Sitecore Production Environment on Azure Kubernetes Services – Part 2 (External Data Sources)

This is the second article of the series Sitecore Production Environment on Azure Kubernetes Services – Series in which I intend to explain the External Data Sources Setup related to Sitecore deployment on Azure Kubernetes Services. If you want to know more about other Azure Components, check out the Part 1 of this series.

Problem Statement

In this article, lets focus on all the External Data Sources that are relevant for a production environment of Sitecore on AKS. Of course your environment may look like a bit different based on your target design, but even in that case, most of these components will still be relevant.

As per Sitecore official documentation, deploying external data sources – SQL, Solr and Redis within AKS cluster is NOT supported.
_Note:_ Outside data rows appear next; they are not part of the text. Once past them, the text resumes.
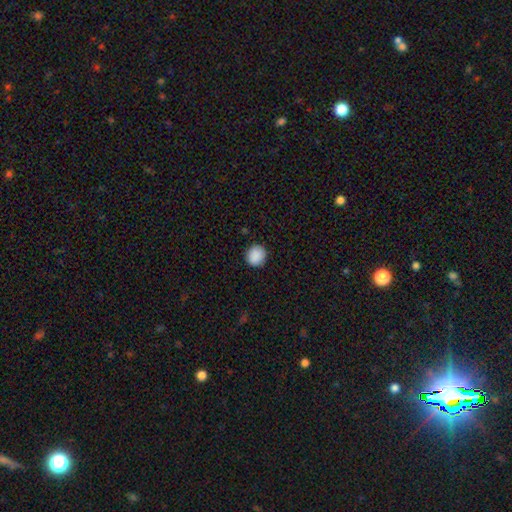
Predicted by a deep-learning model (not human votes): Smooth or featured: smooth — 90% (star or artifact — 8%)
How rounded: round — 89% (in between — 10%)
Merging: none — 89% (minor disturbance — 8%)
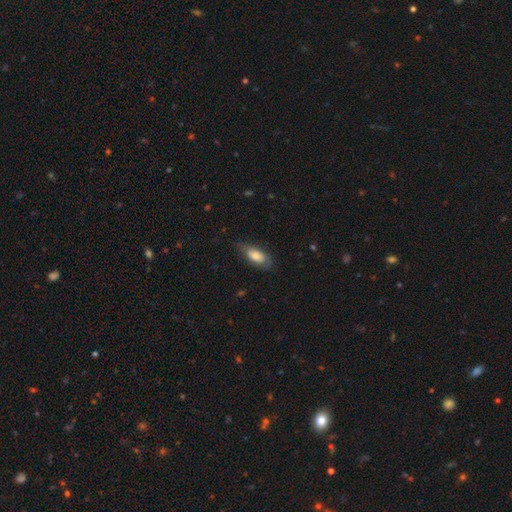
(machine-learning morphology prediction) A smooth galaxy with no disk features (67%) that is in between round and cigar-shaped (85%). Merging: none (66%).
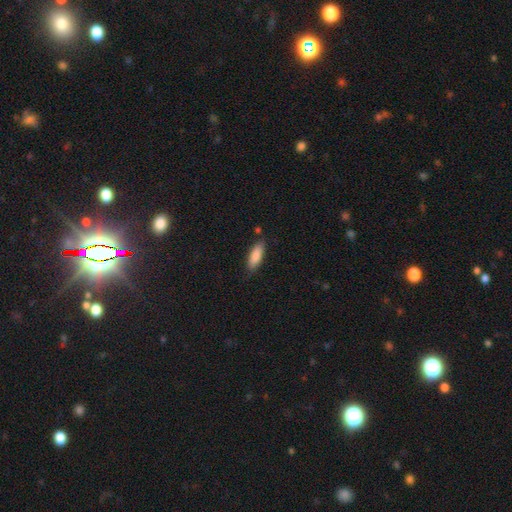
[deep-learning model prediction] smooth-or-featured: smooth: 86% | featured or disk: 8% | star or artifact: 6%
  how-rounded: in between: 61% | cigar-shaped: 37% | round: 2%
  merging: none: 79% | minor disturbance: 15% | merger: 3% | major disturbance: 3%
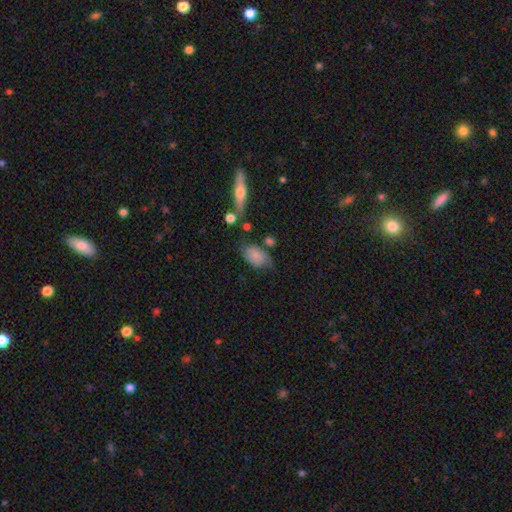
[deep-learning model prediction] Smooth or featured?
  - smooth: 61% *
  - featured or disk: 30%
  - star or artifact: 9%
How rounded?
  - in between: 88% *
  - round: 10%
  - cigar-shaped: 3%
Merging?
  - none: 53% *
  - minor disturbance: 28%
  - major disturbance: 11%
  - merger: 8%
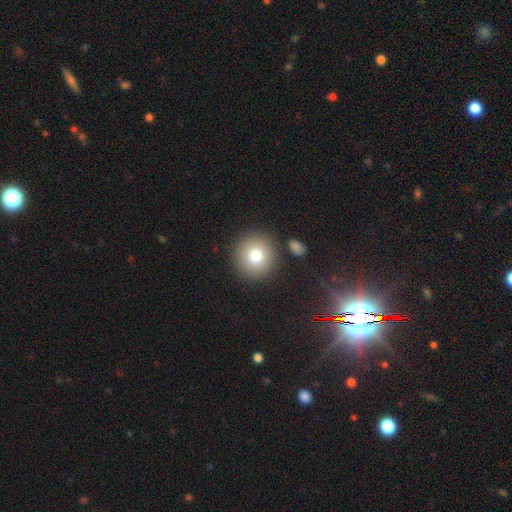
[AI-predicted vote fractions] smooth 78%, featured or disk 11%, star or artifact 11%. Down the decision tree: how rounded — round (93%); merging — none (87%).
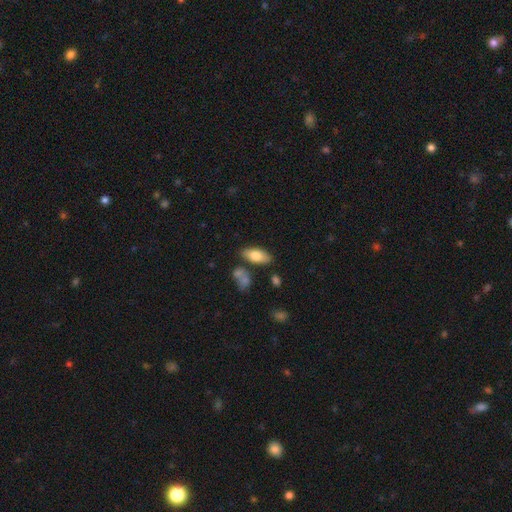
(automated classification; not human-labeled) Q: Smooth or featured?
A: smooth (77%); runner-up: featured or disk (17%)
Q: How rounded?
A: in between (85%); runner-up: cigar-shaped (12%)
Q: Merging?
A: none (75%); runner-up: minor disturbance (13%)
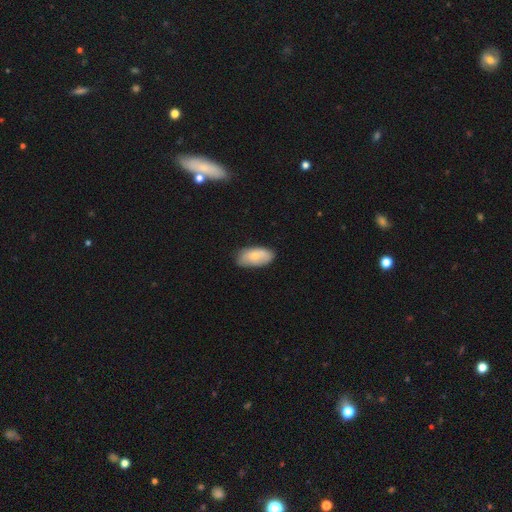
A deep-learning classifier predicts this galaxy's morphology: The model was most divided on "smooth or featured": smooth: 69%, featured or disk: 25%, star or artifact: 6%. More confident: how rounded — in between (93%); merging — none (74%).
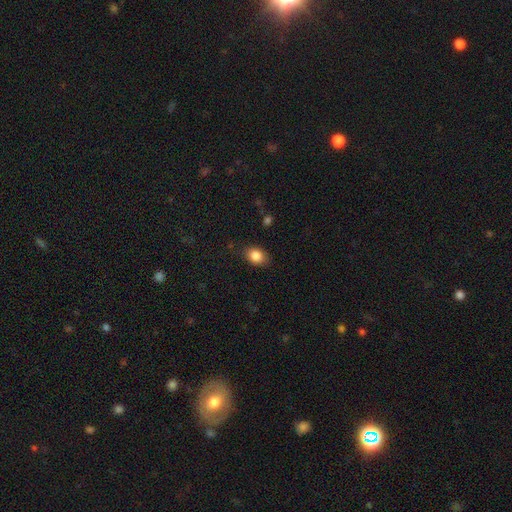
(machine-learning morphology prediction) This appears to be a smooth galaxy with no disk features (86%) that is in between round and cigar-shaped (72%). Merging: none (83%).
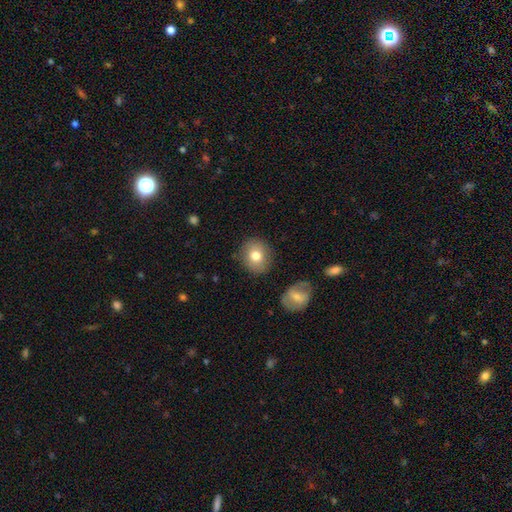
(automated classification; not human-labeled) Q: Smooth or featured?
A: smooth (77%); runner-up: featured or disk (14%)
Q: How rounded?
A: round (75%); runner-up: in between (24%)
Q: Merging?
A: none (85%); runner-up: minor disturbance (10%)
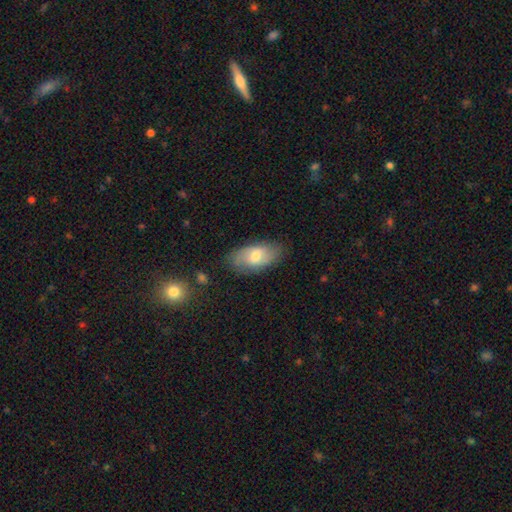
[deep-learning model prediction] smooth_or_featured: smooth (p=0.61) [alt: featured or disk p=0.33]
how_rounded: in between (p=0.92) [alt: cigar-shaped p=0.04]
merging: none (p=0.79) [alt: minor disturbance p=0.16]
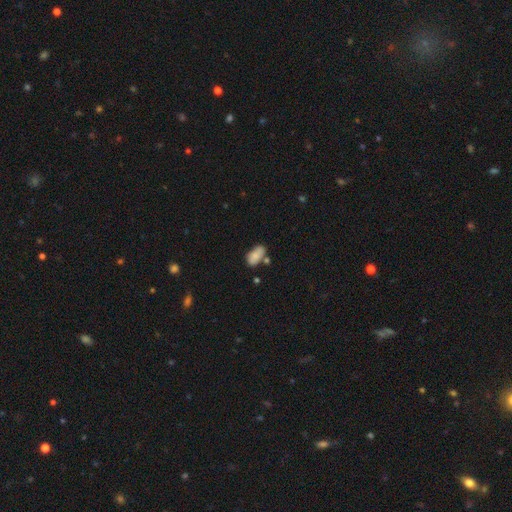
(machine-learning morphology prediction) Smooth or featured? Predicted: smooth (p=0.82). How rounded? Predicted: in between (p=0.92). Merging? Predicted: none (p=0.55).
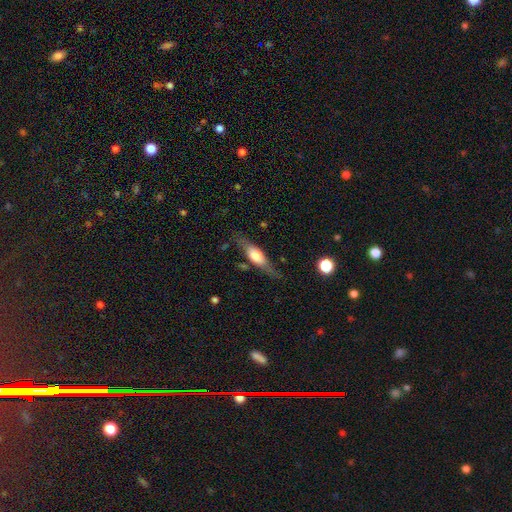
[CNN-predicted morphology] Q: Smooth or featured?
A: featured or disk (47%); tied with: smooth (47%)
Q: Merging?
A: none (72%); runner-up: minor disturbance (19%)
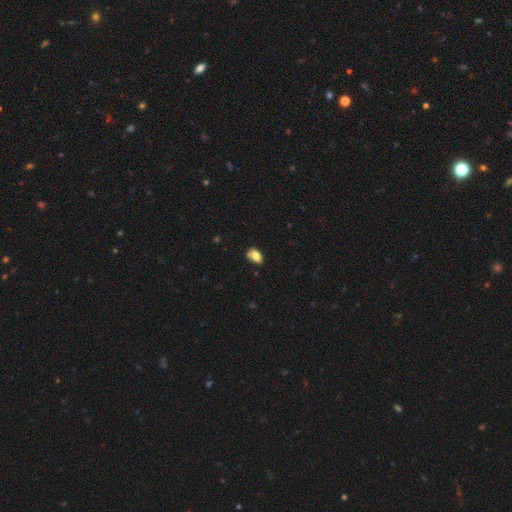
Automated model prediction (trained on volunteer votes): The model was most divided on "merging": none: 63%, minor disturbance: 24%, merger: 8%, major disturbance: 5%. More confident: how rounded — in between (88%); smooth or featured — smooth (77%).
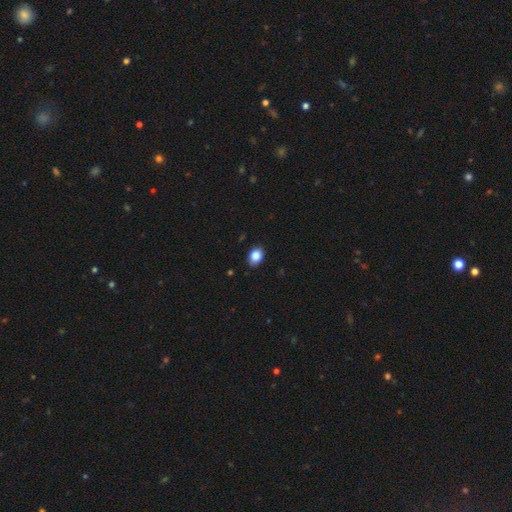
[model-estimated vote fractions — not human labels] A smooth galaxy with no disk features (88%) that is in between round and cigar-shaped (74%). Merging: none (85%).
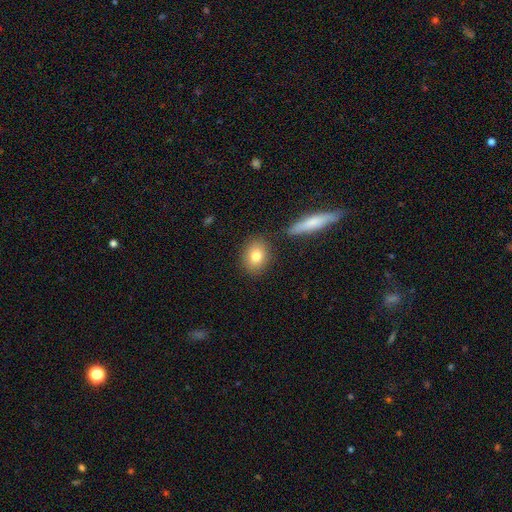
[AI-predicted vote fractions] Smooth or featured: smooth — 79% (featured or disk — 12%)
How rounded: round — 51% (in between — 47%)
Merging: none — 82% (minor disturbance — 10%)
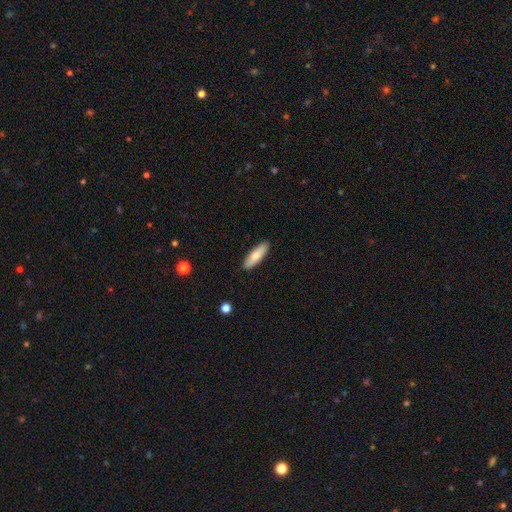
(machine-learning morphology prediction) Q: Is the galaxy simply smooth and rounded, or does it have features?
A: smooth — 76%.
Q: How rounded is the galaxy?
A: cigar-shaped — 52%.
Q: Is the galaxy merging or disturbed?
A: none — 89%.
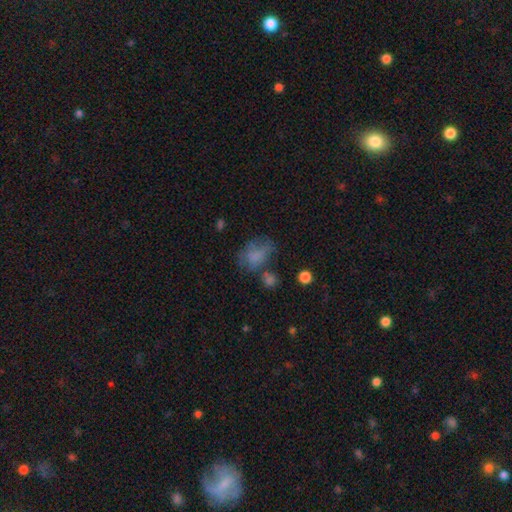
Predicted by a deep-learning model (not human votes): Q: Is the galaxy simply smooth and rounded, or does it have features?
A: smooth — 63%.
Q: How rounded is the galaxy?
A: in between — 75%.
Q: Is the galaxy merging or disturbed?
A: none — 37%.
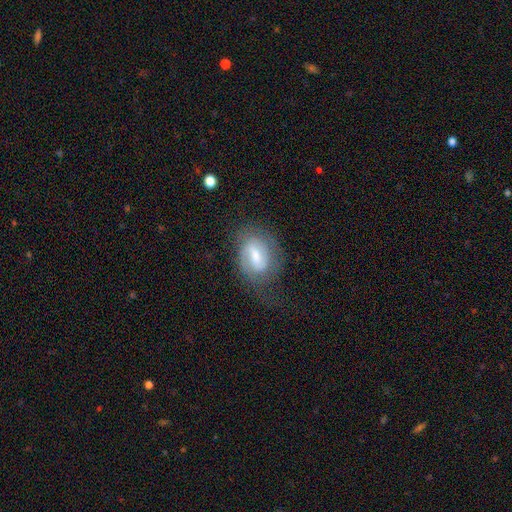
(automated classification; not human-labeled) This is likely a featured or disk galaxy (66%). It is clearly not viewed edge-on (96%). Bar: possibly weak (53%). Spiral arm pattern: clearly yes (85%). Spiral arm count: likely 2 (64%). Spiral winding: marginally medium (42%). Central bulge: marginally moderate (45%). Merging: possibly none (59%).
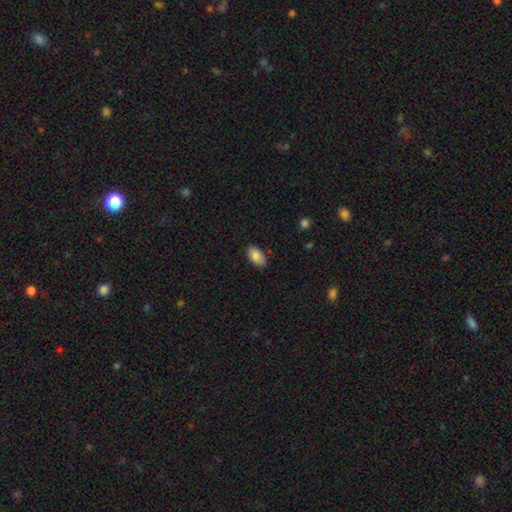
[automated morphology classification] Smooth or featured: smooth — 84% (featured or disk — 9%)
How rounded: in between — 94% (round — 3%)
Merging: none — 86% (minor disturbance — 11%)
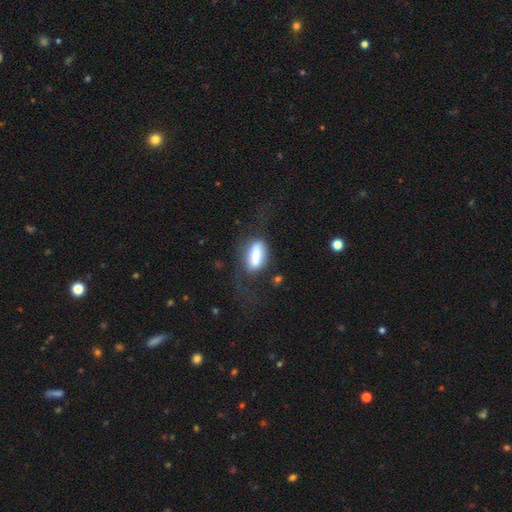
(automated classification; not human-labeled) Smooth or featured: smooth — 59% (featured or disk — 34%)
How rounded: in between — 83% (cigar-shaped — 12%)
Merging: none — 50% (major disturbance — 26%)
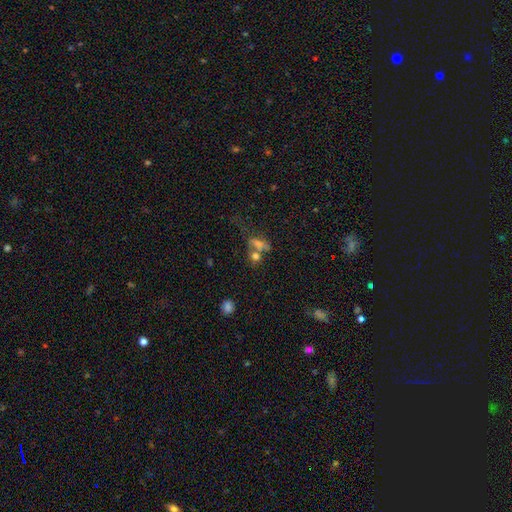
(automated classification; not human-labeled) Smooth or featured: smooth — 60% (star or artifact — 20%)
How rounded: in between — 59% (round — 30%)
Merging: merger — 45% (none — 30%)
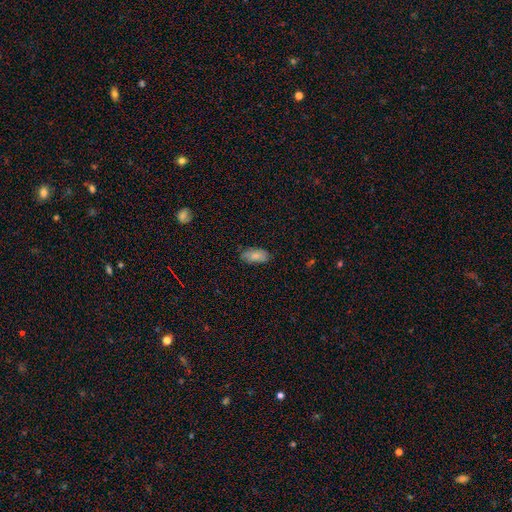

So, we need to deploy these outside the AKS Cluster and configure AKS cluster to be able to communicate with them.

Solution Design

In the production environment, we are going to deploy these services.

  • Azure SQL with Elastic Pool
  • Azure Cache for Redis
  • Solr 8.4.0 with zookeeper 3.5.7 running on Azure VMs

Azure SQL with Elastic Pool

This is actually one of the easier ones. As per Microsoft official documentation – “Azure SQL Database elastic pools are a simple, cost-effective solution for managing and scaling multiple databases that have varying and unpredictable usage demands”. This fits our requirements really well. When Sitecore gets deployed, it creates a number of databases, but not all databases require same about of backend resources. since the databases in an elastic pool are on a single server and share a set number of resources, this makes it an obvious choice.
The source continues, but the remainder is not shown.